Six batch experiments are carried out under the condition of keeping 10%, 20%, 30%, and 50% dissolved oxygen (DO) concentration, respectively. Each batch of data can represent the whole glutamic fed-batch fermentation process. The data include offline analyzed data and online measured data, and they are normalized to cancel the influence of dimension. Five batches are used for training, and the remaining one batch is used for testing. We use the same parameter setting as in nonlinear case. Table 5 lists the results of average RMSE, MAE, \( R^{2} \), the elapsed CPU time, and the optimal parameters using different regression algorithms. The best values are marked with bold font. We can see clearly from Table 5 that the RMSE, MAE, and \( R^{2} \) of FC-WTSVR are better than those of the other four regression algorithms. This means that the prediction performance of FC-WTSVR is the best. However, the elapsed CPU time of FC-WTSVR is the longest. Fortunately, the elapsed CPU time of FC-WTSVR is still within acceptable range.
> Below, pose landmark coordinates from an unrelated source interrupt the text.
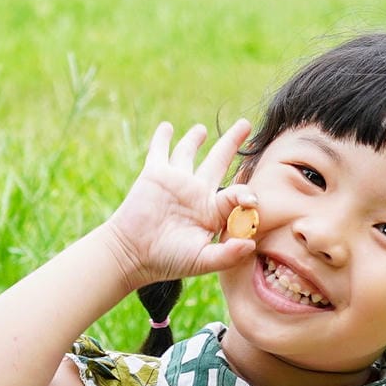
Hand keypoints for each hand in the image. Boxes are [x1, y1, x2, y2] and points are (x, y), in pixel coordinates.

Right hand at [103, 119, 257, 291]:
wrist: (132, 254)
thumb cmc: (167, 261)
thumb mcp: (202, 261)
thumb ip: (228, 255)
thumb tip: (251, 245)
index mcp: (212, 211)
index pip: (237, 193)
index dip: (247, 195)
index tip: (252, 200)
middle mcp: (196, 192)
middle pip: (219, 160)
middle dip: (232, 142)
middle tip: (245, 125)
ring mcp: (176, 181)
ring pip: (189, 151)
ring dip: (195, 137)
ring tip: (202, 129)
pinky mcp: (155, 174)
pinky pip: (160, 150)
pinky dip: (163, 138)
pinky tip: (167, 127)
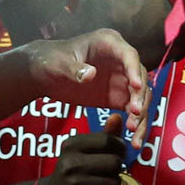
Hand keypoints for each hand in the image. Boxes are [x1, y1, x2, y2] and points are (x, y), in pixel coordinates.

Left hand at [27, 30, 148, 120]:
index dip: (135, 71)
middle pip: (141, 78)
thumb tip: (91, 74)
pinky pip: (133, 111)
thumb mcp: (59, 63)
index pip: (129, 56)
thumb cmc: (50, 60)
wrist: (43, 73)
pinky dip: (136, 124)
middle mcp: (121, 60)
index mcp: (109, 43)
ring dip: (141, 115)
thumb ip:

Table 5 The results of average RMSE, MAE, \( R^{2} \), the elapsed CPU time, and the optimal parameters \( \left( {c_{1} ,c_{2} ,\sigma } \right) \) using different regression algorithms

5 Conclusions

In this paper, we present an effective regression model, i.e., fast clustering-based weighted twin support vector regression (FC-WTSVR), to fit data samples with noise or outlier. First, a fast clustering algorithm is utilized to classify different categories of samples. Then, by introducing the covariance matrix and weighed diagonal matrix, the primal problems of the proposed FC-WTSVR not only reflect the prior structural information of samples, but also assign samples located at different positions with different penalties. Finally, the SOR algorithm is adopted to speed up the training process. Experimental results indicate that the proposed FC-WTSVR is better than some state-of-the-art algorithms in both prediction performance and anti-interference capability.

In fact, the idea of the proposed FC-WTSVR is expected to be applied in \( \nu \)-twin support vector regression (\( \nu \)-TSVR) and least squares twin support vector regression (LS-TSVR).

However, the main drawback of the proposed FC-WTSVR is that it costs more training time than other algorithms. In addition, the principle of determining the potential outliers and the weighted strategy used in our paper may be not the best one. We hope these questions will be addressed in our future work.